Around the same time, he said, “God put it into my heart to learn sign language. Then I was amazed to find out that no one was teaching golf to the deaf in sign language.”

 

Strano has since been teaching golf to deaf children all around the country at professional golf events, including at THE PLAYERS, where he held a clinic on Tuesday for nine middle school students from the Florida School for the Deaf and the Blind.

 

“This will be our 17th year here,” said Strano at 9 a.m. as he got ready to begin the all-day learning experience for the students out on the Dye’s Valley Course, adjacent to the Stadium Course, where players were making the rounds on the first practice day.

 

Strano, a Golf Channel lead coach from Destin, Florida was joined by a group of PLAYERS special events volunteers, who were there to serve as his assistants.

 

They began the day with a lesson on teeing off, then learned how to putt.

 

Strano said they would follow that with a visit to a golf equipment van to see the players’ equipment being made.
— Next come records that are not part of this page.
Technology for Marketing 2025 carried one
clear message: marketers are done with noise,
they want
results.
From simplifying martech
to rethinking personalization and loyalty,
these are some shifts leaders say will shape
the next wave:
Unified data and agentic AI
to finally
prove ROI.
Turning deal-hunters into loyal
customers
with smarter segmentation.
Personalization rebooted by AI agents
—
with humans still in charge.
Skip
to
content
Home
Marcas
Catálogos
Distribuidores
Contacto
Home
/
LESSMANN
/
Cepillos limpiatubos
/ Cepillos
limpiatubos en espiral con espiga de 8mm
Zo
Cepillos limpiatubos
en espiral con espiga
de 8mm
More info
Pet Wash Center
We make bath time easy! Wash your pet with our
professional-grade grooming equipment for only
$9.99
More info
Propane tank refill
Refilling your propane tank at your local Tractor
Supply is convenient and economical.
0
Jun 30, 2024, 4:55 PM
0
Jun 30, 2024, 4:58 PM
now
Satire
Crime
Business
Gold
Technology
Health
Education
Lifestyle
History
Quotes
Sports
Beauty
Then they would head over to the 17th Hole Experience, the replica of the famed Island Hole, for an hour of further instruction and practice, followed by lunch.

 

“It’s a full day,” he said.

 

Since Strano knows sign language, he was able to instruct the students as a group and individually without an interpreter, which Karen Newton, assistant middle school principal, said was wonderful, praising his signing ability as “very clear.”

 

Tim Bush, who is in his 16th year as a volunteer at THE PLAYERS and his sixth one with Strano, said he was so inspired by Strano that he took sign language classes as well, so he could communicate with the kids.

 

“He’s a great communicator,” Bush said. “He teaches them how to grip the club, how to turn their shoulders. He starts them with tennis balls and rubber clubs, then he graduates them to regular clubs. He’ll critique them as they hit, as they do different skills. His love of doing this and his communications skills are amazing.”

 

Last year at the 17th hole replica in Stadium Village, a young boy who had never hit a golf ball before hit a hole in one, Bush said. “It was because of the way Rob taught him to swing.”

 

Michael Johnson, web media communications manager at the school, said he has been bringing deaf students to Strano’s clinic at THE PLAYERS for eight years.

 

“For a lot of them, it’s their first exposure to golf,” Johnson said. “And they love it.”